そして永劫とも言えるほど時は流れ、その間も二人はじっと構えを崩さなかった。
いや、もしかすると、それはごく短時間の事だったのかも知れない。
一見、二つの影が揺らいだかと思うと、それはまたたく間にその位置を交換した。
「……み、見事。さすがはBJと呼ばれるだけはある」
ガナード子爵はそう言うと、口から赤黒い血反吐を吐いた。
「卿よ、貴様こそ素晴らしい剣技だ。ここで死なずば公爵まで辿り着けただろう」
BJが賛辞を述べると同時に、彼の右手のジャックナイフに無数のヒビが入り、その無敵の刃が砕け散ったのだ。恐るべき剣技であった。
ガナード子爵はその長剣を腰に納めると、何事も無かったかのようにBJの傍らを通り過ぎた。
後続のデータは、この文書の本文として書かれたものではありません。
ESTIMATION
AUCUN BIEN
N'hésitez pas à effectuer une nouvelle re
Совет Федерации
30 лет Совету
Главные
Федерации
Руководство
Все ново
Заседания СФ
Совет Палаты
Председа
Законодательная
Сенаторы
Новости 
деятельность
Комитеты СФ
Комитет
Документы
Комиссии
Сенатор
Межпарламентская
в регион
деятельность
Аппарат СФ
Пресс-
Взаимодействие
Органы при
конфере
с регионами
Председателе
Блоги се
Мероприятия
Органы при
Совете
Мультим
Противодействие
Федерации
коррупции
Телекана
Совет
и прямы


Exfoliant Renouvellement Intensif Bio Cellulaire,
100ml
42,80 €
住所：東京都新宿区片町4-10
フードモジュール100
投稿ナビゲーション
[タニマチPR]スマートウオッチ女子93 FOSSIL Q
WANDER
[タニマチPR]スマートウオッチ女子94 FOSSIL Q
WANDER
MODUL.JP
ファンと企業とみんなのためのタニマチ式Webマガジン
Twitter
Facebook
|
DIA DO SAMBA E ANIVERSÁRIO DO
そして、熱核プラズマ炉心を守っている守護獣スネイグルへ近づいた。
巨大な蛇の頭に手を乗せると、ガナード子爵はこう言った。
「お主にも苦労をかけたな。我が守護獣に看取られて逝くのも悪くはない」
子爵がそう言うと同時に、彼の首は水平にズレ、コトンと音を立てて床に転がった。
そして、ガサリと音がして、主従は塵に帰った。
その残骸を見るBJの目はなぜか悲しそうに見えた。
しかし、それも束の間、黒き騎士は熱核プラズマ炉のコンソールに手をかけると、凄まじい速度でコマンドを打ち込み始めた。
ひとしきりキーを打つ音が室内に響いていたが、それも数分の間。BJはコンソールから手を離した。
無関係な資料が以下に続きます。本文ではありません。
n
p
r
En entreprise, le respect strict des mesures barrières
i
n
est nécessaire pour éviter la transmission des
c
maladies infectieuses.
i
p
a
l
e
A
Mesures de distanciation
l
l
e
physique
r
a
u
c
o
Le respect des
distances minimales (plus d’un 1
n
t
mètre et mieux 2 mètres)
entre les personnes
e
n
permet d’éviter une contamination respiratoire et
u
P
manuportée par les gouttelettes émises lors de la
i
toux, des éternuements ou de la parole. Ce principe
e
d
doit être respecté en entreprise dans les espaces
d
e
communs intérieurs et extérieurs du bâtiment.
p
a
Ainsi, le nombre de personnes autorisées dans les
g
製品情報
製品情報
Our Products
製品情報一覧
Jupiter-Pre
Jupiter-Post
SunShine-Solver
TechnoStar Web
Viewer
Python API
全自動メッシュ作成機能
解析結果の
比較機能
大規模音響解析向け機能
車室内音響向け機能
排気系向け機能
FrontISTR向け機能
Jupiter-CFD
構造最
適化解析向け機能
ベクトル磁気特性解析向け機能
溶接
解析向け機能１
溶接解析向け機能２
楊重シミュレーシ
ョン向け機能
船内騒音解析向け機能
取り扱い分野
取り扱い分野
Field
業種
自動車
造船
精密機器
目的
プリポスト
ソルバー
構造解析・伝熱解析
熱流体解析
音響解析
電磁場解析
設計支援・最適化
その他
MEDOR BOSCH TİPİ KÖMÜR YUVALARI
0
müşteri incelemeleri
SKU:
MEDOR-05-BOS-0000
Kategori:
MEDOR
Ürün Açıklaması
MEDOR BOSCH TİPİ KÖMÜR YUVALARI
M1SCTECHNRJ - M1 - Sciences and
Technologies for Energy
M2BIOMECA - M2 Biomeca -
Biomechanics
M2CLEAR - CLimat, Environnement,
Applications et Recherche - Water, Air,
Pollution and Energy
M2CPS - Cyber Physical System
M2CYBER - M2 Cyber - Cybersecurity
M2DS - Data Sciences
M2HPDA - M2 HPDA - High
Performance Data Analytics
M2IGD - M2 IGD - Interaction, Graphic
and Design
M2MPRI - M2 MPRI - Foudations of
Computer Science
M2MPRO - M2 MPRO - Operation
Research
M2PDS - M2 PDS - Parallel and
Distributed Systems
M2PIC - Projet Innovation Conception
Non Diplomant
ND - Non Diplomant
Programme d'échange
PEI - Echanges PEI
そして、最後に赤く光る大きなボタンを静かに押すと、炉心のコントロールパネルから離れた。
付き従うは、漆黒の猛犬が一匹。守護獣ギリオンは、BJに付き従い部屋を出ようとした瞬間、影を残したまま消えた。
そして、次に現れた時には、その口に巨大なトマホークを握った腕が咥えられていた。
「姿さえ見えなければ、俺を倒せると思ったか」
BJの話しかけたその向こうには、陽炎のように揺らめく人影があった。
「ば、馬鹿な。この陰形の術を見破るとは……お主、何者だ?」
揺らめく影は、そう質問を発した。
「臆病者に名乗る名はない」
BJは、そう言い捨てると、五指を揃えた抜き手を影に放った。
ズブリと音がすると、影は大量の赤黒い体液を撒き散らせて、床にひっくり返った。
それと同時に陰形の術が解ける。
そこに現れたのは、右手を食い千切られたウースラ男爵の無様な姿であった。
自己防衛本能の頂点を極めた彼は、周囲と同化して、あらゆるセンサーから逃れる術を身につけていたのである。
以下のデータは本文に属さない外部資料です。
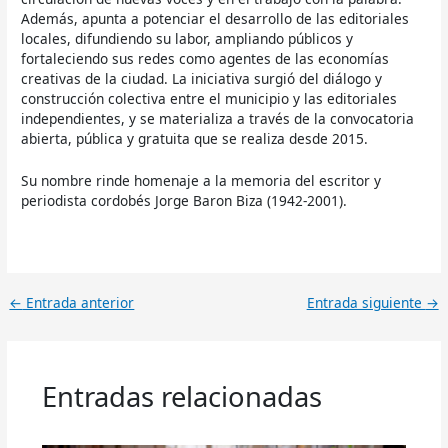
Además, apunta a potenciar el desarrollo de las editoriales
locales, difundiendo su labor, ampliando públicos y
fortaleciendo sus redes como agentes de las economías
creativas de la ciudad. La iniciativa surgió del diálogo y
construcción colectiva entre el municipio y las editoriales
independientes, y se materializa a través de la convocatoria
abierta, pública y gratuita que se realiza desde 2015.
Su nombre rinde homenaje a la memoria del escritor y
periodista cordobés Jorge Baron Biza (1942-2001).
←
Entrada anterior
Entrada siguiente
→
Entradas relacionadas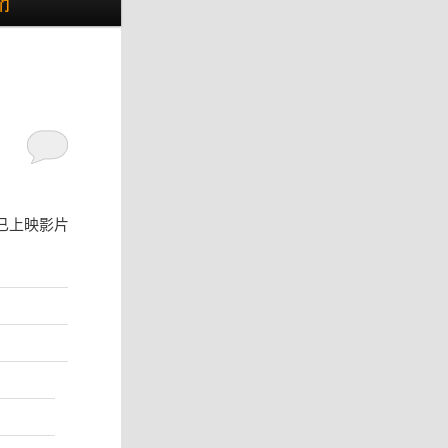
们
已上映影片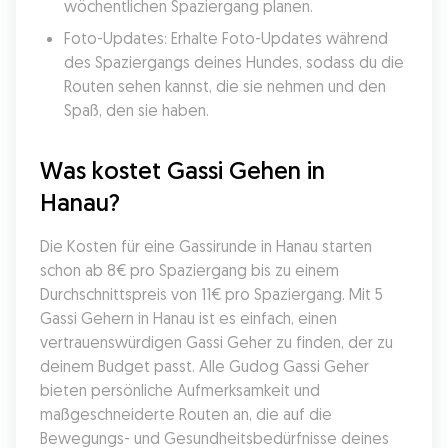
wöchentlichen Spaziergang planen.
Foto-Updates: Erhalte Foto-Updates während 
des Spaziergangs deines Hundes, sodass du die 
Routen sehen kannst, die sie nehmen und den 
Spaß, den sie haben.
Was kostet Gassi Gehen in 
Hanau?
Die Kosten für eine Gassirunde in Hanau starten 
schon ab 8€ pro Spaziergang bis zu einem 
Durchschnittspreis von 11€ pro Spaziergang. Mit 5 
Gassi Gehern in Hanau ist es einfach, einen 
vertrauenswürdigen Gassi Geher zu finden, der zu 
deinem Budget passt. Alle Gudog Gassi Geher 
bieten persönliche Aufmerksamkeit und 
maßgeschneiderte Routen an, die auf die 
Bewegungs- und Gesundheitsbedürfnisse deines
しかし、それも結局は子供騙し。BJの前にウースラ男爵は敢え無く敗れ去った。
これで、城の幹部級ダークナイトは全て失われた。あとは、暴走した熱核プラズマ炉が亜空間結界の中で爆縮すれば、ダークナイトの前線基地は失われる。
最後のミッションを終えたはずのBJは、どうしてか、何か重いものを肩に背負っているように見えた。そして、黒いマントがひらめくと、黒きダークナイトも、その守護獣も一瞬の内に消え失せ、後に残ったのは時を刻む針の音だけであった。
そして……どこかで、キチッという音が鳴ったような気がした。
それと同時に、日本の地下の何処かで、巨大な炎が光を放ち、そして消えていった……
その日、団式合気術道場では、微かな、しかし、はっきりと感じられる振動が検知された。
その日を境に、ダークナイト達は影をひそめ、人を襲わなくなったという。
しかし、黒い甲冑を纏った騎士は姿を見せず、失われた少年も帰ることは無かったと聞く。
時は西暦2037年、秋の事であった。